Mitten in Bayern:Die Secondhand-Straße von Murnau

Mitten in Bayern: Der Obermarkt in Murnau.

Der Obermarkt in Murnau.

(Foto: imago/imagebroker)

Weil der Freistaat eine Staatsstraße nicht mehr braucht, soll die Marktgemeinde sie bekommen. Plus viel Geld obendrauf. Alles perfekt eigentlich - wäre da nicht die Sache mit den Namen.

Glosse von Matthias Köpf

Was ihre Straßennamen betrifft, so war die oberbayerische Marktgemeinde Murnau am Staffelsee bisher nicht allzu auffällig. Ein paar Straßen sind nach Bergen benannt, ein paar nach sonstiger Topografie. Dazu ein bisschen Handwerk, etliche Künstler und Honoratioren, und manche Straßen führen - jedenfalls bis zur Prüfung der Dissertationen der Namensgeber durch den zuständigen Plagiatsjäger - sogar einen Doktortitel. Dann gibt es noch einen Weg, von dem zumindest nicht jedem immer klar ist, ob er jetzt Horstschulzeweg oder nicht doch Horst-Schulze-Weg heißt, sowie die Adresse "Berggeist", die aber einen ganzen Ortsteil Richtung Bad Kohlgrub bezeichnet.

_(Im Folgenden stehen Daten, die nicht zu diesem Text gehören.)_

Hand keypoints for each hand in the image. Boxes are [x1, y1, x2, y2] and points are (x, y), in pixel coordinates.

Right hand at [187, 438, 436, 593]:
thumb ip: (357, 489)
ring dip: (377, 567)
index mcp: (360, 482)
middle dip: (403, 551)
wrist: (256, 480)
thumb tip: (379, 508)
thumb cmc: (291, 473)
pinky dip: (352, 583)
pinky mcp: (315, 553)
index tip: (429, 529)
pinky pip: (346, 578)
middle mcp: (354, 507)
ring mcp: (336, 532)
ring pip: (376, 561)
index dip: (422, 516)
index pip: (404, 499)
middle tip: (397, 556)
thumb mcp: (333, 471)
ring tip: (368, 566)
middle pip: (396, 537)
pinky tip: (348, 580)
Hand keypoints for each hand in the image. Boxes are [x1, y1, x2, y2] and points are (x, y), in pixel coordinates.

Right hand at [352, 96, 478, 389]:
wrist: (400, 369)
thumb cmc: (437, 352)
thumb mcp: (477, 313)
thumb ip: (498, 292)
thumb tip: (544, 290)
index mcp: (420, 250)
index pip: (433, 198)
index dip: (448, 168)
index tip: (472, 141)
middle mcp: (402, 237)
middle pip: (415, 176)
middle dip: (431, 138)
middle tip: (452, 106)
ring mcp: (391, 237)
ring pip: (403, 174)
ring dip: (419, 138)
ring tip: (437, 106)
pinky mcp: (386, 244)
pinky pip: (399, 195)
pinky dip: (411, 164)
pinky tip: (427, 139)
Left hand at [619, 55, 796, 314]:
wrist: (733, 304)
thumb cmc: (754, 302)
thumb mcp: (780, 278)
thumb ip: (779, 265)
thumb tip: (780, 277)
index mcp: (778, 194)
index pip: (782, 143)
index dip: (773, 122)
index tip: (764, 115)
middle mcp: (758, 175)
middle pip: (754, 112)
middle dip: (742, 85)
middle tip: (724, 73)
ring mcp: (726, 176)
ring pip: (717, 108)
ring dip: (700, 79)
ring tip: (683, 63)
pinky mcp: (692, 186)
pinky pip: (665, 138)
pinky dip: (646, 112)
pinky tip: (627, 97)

Apropos Richtung: Solche Straßen gibt es natürlich auch, die Kohlgruber Straße etwa, ganz ohne Bad- und Doktortitel, oder die Seehauser Straße. Da wird es jetzt zwar zwischenzeitlich ein bisschen kompliziert, aber keine Angst: Am Ende sagen die Murnauer Marktgemeinderäte ganz einfach, wie es ist.

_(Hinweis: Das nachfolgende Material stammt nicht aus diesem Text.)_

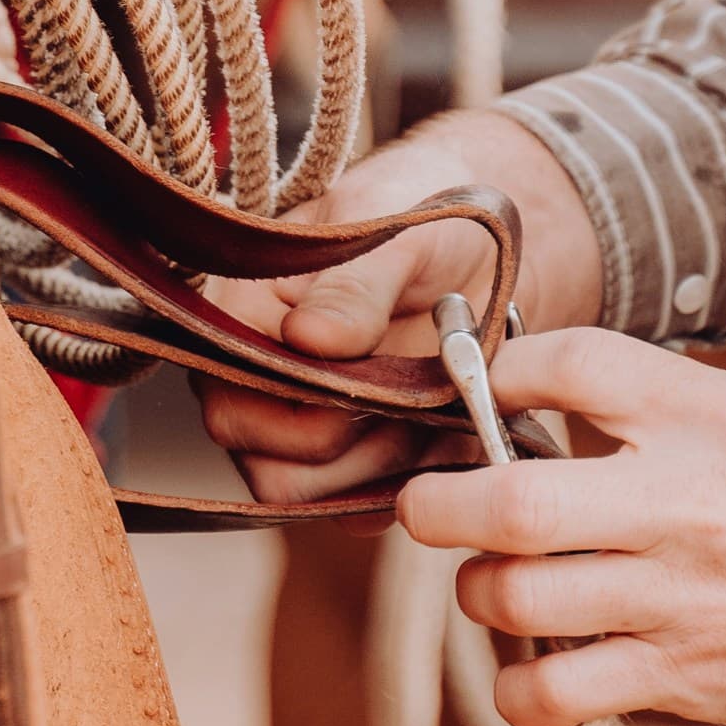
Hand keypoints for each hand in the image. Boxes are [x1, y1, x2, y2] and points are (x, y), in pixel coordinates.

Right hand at [199, 110, 603, 507]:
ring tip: (439, 405)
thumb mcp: (401, 235)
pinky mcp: (355, 457)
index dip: (304, 410)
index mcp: (243, 316)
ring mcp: (302, 425)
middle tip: (418, 393)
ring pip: (315, 498)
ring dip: (386, 465)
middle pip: (269, 468)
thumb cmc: (433, 219)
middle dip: (355, 443)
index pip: (231, 405)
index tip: (376, 374)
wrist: (494, 246)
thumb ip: (357, 285)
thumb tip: (308, 336)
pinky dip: (413, 480)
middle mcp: (258, 380)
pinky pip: (364, 506)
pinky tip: (451, 428)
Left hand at [403, 324, 725, 725]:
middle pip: (510, 499)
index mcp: (715, 415)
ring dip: (478, 596)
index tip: (481, 386)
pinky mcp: (691, 683)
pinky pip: (558, 697)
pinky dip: (520, 689)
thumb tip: (559, 402)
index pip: (568, 364)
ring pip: (515, 602)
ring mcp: (685, 601)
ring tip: (492, 587)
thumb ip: (673, 411)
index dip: (500, 367)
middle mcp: (690, 503)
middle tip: (427, 505)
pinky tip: (533, 670)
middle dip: (439, 503)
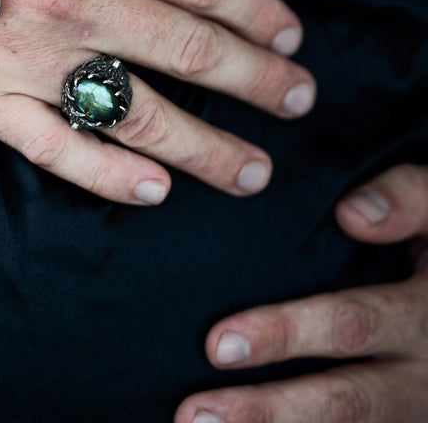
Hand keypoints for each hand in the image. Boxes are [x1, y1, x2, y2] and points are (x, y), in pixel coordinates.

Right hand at [0, 0, 315, 203]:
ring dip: (205, 147)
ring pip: (137, 114)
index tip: (290, 39)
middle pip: (193, 54)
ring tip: (249, 169)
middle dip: (257, 85)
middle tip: (295, 104)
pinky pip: (54, 149)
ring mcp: (24, 58)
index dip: (261, 16)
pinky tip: (152, 189)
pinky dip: (107, 174)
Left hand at [176, 163, 427, 422]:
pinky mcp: (395, 414)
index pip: (349, 326)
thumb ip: (406, 200)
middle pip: (342, 401)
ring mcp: (410, 404)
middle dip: (267, 408)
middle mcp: (420, 373)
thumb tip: (353, 215)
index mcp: (424, 314)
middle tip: (196, 412)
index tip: (217, 343)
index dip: (284, 335)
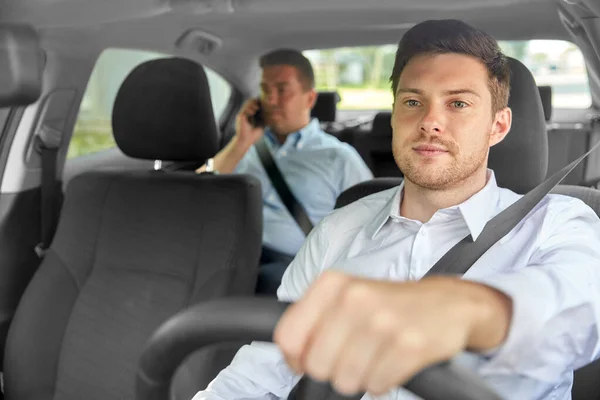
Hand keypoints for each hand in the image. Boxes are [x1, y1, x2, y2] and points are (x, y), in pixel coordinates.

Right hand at [234, 98, 264, 149]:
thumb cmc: (254, 135)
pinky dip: (249, 109)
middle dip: (256, 101)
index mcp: (252, 114)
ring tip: (257, 108)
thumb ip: (265, 118)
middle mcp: (247, 113)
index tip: (266, 104)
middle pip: (251, 102)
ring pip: (247, 104)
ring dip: (252, 104)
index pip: (256, 104)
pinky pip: (244, 109)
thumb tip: (273, 113)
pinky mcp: (240, 116)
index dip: (261, 102)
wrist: (246, 141)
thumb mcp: (262, 125)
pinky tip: (253, 112)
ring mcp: (243, 114)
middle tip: (261, 104)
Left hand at [273, 270, 510, 396]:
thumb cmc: (388, 303)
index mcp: (333, 284)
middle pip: (316, 364)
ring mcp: (384, 321)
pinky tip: (391, 362)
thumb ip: (313, 320)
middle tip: (351, 356)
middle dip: (331, 370)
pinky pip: (376, 386)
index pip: (288, 335)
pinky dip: (382, 382)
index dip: (294, 357)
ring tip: (374, 357)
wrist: (447, 302)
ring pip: (345, 379)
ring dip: (358, 378)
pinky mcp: (410, 345)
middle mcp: (355, 299)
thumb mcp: (346, 296)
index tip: (308, 357)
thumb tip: (292, 357)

Die Seehauser Straße nämlich heißt rein behördlich auch noch St2372. Doch der Freistaat findet, er brauche diese seine Staatsstraße gar nicht mehr für den überörtlichen Verkehr. Deshalb soll sie zu einer Murnauer Ortsstraße abgestuft werden und der Markt zusätzlich noch 45 000 Euro Ablöse bekommen, damit er seine insgesamt 770 Quadratmeter Second-Hand-Straße selber frisch asphaltieren oder gleich ganz anders gestalten kann. Der Freistaat wiederum bekommt vom Markt für seinen überörtlichen Verkehr ein schon längst existierendes, knapp 500 Meter langes Straßenstück gewidmet, das im Wesentlichen die B 2 mit der St2062 alias Kohlgruber Straße verbindet. Für die förmliche Widmung und Benennung ist der Marktgemeinderat zuständig, und der hat sich bei seiner straßenschildsprengenden Entscheidung neulich wirklich nicht besonders viel Mühe gegeben.

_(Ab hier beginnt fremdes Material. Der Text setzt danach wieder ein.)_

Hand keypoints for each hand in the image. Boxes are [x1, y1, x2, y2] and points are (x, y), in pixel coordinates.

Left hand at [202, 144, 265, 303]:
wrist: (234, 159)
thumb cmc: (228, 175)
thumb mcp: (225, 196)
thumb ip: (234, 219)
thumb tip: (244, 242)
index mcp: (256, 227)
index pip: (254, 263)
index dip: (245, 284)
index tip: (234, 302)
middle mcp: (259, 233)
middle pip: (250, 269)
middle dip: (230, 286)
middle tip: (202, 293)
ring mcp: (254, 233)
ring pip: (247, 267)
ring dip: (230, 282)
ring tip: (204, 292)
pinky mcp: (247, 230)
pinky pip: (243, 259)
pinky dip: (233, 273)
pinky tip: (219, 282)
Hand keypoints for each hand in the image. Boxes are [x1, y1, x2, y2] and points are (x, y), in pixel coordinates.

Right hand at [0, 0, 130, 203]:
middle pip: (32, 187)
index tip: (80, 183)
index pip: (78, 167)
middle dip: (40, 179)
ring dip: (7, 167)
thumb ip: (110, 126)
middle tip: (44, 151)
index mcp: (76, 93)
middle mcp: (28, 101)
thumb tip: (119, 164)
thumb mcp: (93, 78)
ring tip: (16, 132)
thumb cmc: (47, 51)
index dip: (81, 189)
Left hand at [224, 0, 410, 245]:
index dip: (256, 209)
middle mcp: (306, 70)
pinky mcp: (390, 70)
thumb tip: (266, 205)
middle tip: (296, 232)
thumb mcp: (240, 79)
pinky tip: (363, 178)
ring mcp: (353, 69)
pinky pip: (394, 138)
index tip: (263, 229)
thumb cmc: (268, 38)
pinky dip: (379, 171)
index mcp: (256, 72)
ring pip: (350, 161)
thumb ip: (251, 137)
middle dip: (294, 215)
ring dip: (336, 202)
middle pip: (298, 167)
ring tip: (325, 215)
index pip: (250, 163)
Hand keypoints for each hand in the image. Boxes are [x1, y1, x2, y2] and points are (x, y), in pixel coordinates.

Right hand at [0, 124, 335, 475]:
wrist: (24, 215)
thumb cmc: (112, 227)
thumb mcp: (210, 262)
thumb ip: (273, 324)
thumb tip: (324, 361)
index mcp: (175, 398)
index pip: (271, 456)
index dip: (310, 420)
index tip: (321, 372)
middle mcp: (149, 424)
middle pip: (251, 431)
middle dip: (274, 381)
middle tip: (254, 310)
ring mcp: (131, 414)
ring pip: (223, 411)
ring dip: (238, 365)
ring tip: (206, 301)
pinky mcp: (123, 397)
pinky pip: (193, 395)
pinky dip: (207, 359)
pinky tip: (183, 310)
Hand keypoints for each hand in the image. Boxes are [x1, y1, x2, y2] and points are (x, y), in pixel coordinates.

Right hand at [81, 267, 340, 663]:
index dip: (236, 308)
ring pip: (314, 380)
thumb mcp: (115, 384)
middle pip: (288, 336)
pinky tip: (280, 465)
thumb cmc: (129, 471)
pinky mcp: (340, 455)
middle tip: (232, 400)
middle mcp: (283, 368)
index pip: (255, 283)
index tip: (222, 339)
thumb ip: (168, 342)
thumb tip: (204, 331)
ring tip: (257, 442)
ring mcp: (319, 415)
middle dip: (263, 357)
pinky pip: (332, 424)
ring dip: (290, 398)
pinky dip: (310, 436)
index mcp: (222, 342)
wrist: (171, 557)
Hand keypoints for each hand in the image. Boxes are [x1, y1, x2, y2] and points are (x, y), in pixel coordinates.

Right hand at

Dabei könnte er es doch! So hat er vergangenes Jahr eine bis dahin seltsam namenlose Sackgasse "Am Barbarakeller" genannt, und erst im Sommer hat er einer parkplatzähnlichen Fläche beim Schlossmuseum den Namen Wassily-Kandinsky-Platz gegeben. Mit Kandinsky aber scheinen die Räte den Höhepunkt und zugleich das Ende ihres Einfallsreichtums erreicht zu haben. Oder eben gerade nicht: Das übrigens vollkommen anwohnerlose staatliche Stück Verkehrswegs heißt jetzt jedenfalls bis auf Weiteres "Teilstück St2372 zwischen Bahnhofkreisel und Kellerstraße".